* TASK A *
Rewrite everything from "The interesting bit" down to "than you’d think." in the sentiment analysis write-up, replacing "restaurant reviews" with "product reviews".
* TASK B *
Extend the sentiment analysis write-up past its final line.

* SELECTED EXCERPT *
%%

The interesting bit The list explicitly flags a trap most gloss over: sentiment models are brittle across domains. A classifier trained on restaurant reviews may call your bug report “delicious.” The README embeds this warning twice, including a lobste.rs comment calling out naive off-the-shelf usage. That honesty is rarer than you’d think.

Key highlights

  • Surveys the full stack from lexical methods (AFINN word lists) to attention-based deep learning (OpenAI’s byte mLSTM, memory networks for aspect-based analysis)
  • Tracks the research-to-code lag: notes that aspect-level analysis dominates recent papers, but “not all open-source implementations are caught up yet”

%%

* RECORDS SUPPLIED *

%%

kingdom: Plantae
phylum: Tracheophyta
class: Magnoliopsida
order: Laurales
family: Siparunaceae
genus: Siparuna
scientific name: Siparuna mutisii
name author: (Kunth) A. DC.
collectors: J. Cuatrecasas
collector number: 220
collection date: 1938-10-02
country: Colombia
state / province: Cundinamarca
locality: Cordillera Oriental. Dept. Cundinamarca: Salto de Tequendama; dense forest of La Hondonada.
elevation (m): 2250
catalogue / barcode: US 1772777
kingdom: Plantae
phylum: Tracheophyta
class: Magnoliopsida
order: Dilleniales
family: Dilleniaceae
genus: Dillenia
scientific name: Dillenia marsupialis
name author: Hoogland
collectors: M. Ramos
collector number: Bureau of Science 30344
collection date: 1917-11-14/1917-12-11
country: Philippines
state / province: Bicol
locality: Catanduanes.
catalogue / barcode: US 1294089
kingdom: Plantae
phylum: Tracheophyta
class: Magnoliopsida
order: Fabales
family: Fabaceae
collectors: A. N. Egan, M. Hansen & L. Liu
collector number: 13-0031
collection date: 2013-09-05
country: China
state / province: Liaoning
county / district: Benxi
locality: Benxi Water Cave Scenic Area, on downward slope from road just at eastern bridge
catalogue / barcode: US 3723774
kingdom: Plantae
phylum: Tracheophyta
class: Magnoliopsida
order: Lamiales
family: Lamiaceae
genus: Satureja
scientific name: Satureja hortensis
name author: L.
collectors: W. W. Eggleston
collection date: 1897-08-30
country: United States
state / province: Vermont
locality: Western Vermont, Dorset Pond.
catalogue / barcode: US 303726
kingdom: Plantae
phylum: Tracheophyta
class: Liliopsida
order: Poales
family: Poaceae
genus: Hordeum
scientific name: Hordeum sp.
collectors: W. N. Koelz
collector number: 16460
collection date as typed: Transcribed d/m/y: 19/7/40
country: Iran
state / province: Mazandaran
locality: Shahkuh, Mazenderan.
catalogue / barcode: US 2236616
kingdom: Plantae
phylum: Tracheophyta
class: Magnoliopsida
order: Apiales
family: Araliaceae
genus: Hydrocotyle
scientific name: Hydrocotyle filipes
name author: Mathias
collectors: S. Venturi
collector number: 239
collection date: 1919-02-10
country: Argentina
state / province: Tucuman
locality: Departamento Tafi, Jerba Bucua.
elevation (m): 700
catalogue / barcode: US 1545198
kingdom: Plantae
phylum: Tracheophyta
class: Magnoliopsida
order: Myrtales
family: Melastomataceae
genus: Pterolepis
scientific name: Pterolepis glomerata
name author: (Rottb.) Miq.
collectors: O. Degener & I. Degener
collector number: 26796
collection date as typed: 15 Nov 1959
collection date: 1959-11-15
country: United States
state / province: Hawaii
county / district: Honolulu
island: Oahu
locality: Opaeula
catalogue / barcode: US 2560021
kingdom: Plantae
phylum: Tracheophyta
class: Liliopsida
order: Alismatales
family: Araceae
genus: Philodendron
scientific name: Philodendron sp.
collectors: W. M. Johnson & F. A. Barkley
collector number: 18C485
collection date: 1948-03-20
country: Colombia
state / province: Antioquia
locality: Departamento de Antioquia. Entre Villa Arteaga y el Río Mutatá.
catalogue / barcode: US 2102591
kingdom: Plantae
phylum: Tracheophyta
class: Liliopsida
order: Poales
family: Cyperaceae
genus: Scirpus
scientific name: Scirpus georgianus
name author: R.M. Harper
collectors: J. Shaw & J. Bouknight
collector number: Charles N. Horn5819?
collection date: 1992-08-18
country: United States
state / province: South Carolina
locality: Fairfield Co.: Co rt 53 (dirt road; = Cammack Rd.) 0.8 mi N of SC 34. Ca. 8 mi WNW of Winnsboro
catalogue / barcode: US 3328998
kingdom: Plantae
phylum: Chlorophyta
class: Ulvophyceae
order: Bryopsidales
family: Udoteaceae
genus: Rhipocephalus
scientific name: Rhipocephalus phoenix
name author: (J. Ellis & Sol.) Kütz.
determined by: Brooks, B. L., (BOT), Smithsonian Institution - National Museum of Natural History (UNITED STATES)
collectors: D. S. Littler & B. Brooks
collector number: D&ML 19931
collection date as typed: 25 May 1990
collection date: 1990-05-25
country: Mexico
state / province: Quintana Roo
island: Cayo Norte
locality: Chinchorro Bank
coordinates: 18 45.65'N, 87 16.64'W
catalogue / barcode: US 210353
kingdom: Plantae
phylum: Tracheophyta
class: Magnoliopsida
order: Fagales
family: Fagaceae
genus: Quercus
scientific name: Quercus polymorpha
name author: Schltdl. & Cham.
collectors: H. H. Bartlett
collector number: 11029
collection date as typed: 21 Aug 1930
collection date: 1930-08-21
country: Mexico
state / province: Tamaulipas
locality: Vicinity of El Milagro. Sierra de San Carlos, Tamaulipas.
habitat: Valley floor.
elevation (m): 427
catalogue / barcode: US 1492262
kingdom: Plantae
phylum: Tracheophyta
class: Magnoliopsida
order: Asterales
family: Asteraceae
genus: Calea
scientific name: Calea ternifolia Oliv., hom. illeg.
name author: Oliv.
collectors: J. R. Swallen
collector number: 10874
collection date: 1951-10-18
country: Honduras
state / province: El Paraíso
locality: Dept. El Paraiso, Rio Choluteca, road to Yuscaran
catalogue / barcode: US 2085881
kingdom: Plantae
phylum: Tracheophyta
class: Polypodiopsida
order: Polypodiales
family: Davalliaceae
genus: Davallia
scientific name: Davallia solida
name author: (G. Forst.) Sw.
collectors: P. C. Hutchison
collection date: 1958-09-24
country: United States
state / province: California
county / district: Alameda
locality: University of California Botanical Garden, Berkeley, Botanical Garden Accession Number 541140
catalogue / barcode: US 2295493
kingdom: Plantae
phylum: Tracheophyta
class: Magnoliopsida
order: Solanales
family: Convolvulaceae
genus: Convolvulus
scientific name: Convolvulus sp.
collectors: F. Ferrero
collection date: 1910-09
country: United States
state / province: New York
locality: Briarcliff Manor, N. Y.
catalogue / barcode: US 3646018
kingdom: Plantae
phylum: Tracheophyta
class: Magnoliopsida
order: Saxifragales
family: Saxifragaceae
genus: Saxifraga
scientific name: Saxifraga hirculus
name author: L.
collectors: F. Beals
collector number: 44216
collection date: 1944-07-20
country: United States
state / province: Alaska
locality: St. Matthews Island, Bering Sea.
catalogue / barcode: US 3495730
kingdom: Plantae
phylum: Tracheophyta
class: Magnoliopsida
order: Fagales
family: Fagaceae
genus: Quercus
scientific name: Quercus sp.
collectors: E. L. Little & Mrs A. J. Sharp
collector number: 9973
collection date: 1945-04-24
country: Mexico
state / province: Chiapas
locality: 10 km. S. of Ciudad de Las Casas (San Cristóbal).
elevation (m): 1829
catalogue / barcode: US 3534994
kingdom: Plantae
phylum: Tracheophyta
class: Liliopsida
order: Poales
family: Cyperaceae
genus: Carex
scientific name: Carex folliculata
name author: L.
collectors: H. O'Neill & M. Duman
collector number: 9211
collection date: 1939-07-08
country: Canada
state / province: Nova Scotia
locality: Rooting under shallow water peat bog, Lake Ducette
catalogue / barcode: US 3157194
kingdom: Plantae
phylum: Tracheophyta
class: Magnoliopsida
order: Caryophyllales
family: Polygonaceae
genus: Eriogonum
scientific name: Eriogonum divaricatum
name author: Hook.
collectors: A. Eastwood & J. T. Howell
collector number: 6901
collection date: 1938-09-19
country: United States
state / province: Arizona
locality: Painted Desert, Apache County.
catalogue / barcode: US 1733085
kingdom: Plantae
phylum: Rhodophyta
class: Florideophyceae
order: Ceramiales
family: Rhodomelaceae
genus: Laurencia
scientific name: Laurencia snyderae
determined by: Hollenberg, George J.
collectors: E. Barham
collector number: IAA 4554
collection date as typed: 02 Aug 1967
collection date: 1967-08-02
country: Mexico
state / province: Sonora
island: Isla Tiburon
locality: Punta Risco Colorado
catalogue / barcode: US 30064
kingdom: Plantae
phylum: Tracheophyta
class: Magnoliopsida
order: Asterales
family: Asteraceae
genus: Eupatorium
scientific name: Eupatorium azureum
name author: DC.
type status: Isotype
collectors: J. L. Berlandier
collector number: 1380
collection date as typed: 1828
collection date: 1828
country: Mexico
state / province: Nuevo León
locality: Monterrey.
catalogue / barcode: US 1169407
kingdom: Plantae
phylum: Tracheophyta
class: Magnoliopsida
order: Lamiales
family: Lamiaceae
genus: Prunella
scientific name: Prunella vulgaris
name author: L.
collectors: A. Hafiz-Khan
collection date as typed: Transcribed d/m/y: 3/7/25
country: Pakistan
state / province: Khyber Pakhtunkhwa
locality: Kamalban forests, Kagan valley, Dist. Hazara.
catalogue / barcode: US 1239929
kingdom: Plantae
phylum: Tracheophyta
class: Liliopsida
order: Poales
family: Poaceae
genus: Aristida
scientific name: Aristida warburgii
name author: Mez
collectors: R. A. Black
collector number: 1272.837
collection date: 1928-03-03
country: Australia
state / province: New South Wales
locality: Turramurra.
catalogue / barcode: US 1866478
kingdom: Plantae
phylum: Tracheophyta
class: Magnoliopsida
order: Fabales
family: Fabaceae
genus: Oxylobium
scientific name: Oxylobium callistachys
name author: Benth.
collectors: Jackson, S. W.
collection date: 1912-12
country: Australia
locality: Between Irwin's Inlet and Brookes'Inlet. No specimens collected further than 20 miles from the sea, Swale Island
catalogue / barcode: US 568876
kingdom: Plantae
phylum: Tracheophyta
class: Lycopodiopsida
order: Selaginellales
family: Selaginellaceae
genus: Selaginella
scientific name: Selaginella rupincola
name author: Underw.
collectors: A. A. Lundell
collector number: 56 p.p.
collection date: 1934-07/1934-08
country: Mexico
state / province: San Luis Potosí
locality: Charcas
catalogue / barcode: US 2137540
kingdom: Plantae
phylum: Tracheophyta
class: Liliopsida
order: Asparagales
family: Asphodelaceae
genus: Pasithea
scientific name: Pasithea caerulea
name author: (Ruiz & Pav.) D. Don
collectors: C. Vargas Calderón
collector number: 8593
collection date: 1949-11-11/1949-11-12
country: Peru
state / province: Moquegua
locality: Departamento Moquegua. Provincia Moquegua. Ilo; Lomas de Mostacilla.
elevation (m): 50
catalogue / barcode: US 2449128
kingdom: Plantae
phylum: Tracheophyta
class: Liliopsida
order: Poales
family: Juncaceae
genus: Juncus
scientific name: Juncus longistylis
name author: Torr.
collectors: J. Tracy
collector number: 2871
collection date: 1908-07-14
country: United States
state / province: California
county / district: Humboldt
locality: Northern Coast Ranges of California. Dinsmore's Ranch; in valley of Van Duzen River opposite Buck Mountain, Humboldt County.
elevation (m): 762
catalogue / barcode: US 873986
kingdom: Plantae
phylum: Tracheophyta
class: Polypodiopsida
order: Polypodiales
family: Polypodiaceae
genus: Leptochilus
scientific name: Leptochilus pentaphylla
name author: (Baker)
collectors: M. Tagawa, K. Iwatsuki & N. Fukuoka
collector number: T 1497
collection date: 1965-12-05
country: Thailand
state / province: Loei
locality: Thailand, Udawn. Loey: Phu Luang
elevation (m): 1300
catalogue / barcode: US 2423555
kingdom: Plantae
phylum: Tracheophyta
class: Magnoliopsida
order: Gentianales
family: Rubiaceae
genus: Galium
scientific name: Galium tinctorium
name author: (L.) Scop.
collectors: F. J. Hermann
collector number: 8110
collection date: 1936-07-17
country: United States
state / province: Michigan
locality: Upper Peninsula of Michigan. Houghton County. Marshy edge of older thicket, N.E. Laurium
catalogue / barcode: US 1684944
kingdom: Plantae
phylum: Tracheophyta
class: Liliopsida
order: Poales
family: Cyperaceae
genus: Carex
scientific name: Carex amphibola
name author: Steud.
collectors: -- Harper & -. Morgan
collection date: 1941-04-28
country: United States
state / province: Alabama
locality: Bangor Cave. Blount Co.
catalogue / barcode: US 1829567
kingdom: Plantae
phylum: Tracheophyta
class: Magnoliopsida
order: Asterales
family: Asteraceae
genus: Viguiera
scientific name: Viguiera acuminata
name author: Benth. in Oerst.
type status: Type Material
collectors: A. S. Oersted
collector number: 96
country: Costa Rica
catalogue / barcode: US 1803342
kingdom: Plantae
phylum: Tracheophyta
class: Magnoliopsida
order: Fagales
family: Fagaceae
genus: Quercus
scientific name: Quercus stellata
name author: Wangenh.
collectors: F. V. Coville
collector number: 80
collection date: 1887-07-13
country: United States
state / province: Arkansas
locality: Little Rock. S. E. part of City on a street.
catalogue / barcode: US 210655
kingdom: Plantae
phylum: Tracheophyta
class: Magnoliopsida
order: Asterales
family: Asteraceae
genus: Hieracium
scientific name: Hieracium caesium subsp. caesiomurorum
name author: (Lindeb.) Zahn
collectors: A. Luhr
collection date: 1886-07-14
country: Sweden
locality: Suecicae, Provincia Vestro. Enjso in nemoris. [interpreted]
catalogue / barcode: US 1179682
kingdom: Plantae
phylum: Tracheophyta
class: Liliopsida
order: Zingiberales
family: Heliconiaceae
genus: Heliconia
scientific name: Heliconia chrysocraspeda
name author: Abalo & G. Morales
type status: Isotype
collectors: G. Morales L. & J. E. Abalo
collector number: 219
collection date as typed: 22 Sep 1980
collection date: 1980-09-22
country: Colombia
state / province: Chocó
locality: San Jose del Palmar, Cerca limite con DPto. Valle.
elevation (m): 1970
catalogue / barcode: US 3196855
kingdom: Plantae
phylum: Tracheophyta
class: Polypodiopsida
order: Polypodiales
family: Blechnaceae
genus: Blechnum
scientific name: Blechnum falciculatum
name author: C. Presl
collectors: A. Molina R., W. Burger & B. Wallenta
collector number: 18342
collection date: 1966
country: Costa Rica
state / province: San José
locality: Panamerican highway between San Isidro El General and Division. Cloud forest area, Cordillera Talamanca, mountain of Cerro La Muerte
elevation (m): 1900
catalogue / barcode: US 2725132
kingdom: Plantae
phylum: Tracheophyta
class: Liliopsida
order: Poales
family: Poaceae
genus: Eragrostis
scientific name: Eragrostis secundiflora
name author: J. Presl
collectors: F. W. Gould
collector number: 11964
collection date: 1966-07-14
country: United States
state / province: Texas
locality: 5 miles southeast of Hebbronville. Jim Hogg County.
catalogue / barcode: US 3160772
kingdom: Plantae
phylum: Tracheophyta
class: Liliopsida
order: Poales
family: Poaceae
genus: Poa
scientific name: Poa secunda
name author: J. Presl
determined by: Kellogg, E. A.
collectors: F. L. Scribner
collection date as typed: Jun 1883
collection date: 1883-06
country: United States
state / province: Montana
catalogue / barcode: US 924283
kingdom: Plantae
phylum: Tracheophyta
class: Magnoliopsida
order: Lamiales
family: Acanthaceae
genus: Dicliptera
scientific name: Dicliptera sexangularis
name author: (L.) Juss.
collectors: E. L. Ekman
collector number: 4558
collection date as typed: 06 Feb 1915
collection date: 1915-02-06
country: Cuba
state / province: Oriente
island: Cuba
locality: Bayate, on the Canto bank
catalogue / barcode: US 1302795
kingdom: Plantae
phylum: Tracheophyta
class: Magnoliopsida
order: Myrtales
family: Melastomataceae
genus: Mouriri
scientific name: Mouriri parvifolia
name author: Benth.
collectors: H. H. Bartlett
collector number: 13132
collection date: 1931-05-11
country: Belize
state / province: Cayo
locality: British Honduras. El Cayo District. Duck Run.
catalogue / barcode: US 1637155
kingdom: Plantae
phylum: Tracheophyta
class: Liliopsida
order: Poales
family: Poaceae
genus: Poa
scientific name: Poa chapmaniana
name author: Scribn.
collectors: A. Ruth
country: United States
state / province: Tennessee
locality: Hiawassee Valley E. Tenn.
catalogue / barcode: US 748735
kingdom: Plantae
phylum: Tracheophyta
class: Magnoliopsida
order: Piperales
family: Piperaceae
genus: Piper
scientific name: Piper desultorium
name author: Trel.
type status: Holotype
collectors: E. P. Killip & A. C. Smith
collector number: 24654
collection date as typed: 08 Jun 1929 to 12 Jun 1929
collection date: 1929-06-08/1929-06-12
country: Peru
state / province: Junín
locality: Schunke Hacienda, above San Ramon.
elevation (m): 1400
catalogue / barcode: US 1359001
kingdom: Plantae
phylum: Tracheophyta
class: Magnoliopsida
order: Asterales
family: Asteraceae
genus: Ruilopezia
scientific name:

%%

* WRITTEN REPLY A *
The interesting bit The list explicitly flags a trap most gloss over: sentiment models are brittle across domains. A classifier trained on product reviews may call your bug report “delicious.” The README embeds this warning twice, including a lobste.rs comment calling out naive off-the-shelf usage. That honesty is rarer than you’d think.

* WRITTEN REPLY B *
  • Language coverage is broad if uneven—Python gets 10 entries, C# gets one Naive Bayes classifier
  • Includes a single web app (Textalytic) and six commercial APIs for the “just pay someone” crowd

Caveats

  • Last meaningful update appears to be several years ago; the OpenAI byte mLSTM link and several paper URLs may rot
  • Coverage depth varies wildly by language; Ruby and C# entries are thin
  • No benchmarking or comparison data—it’s a phone book, not a Consumer Reports

Verdict Worth bookmarking if you’re entering sentiment analysis and need a map of the territory. Skip it if you already know your way around Hugging Face and want performance numbers; this won’t tell you which library wins on your dataset.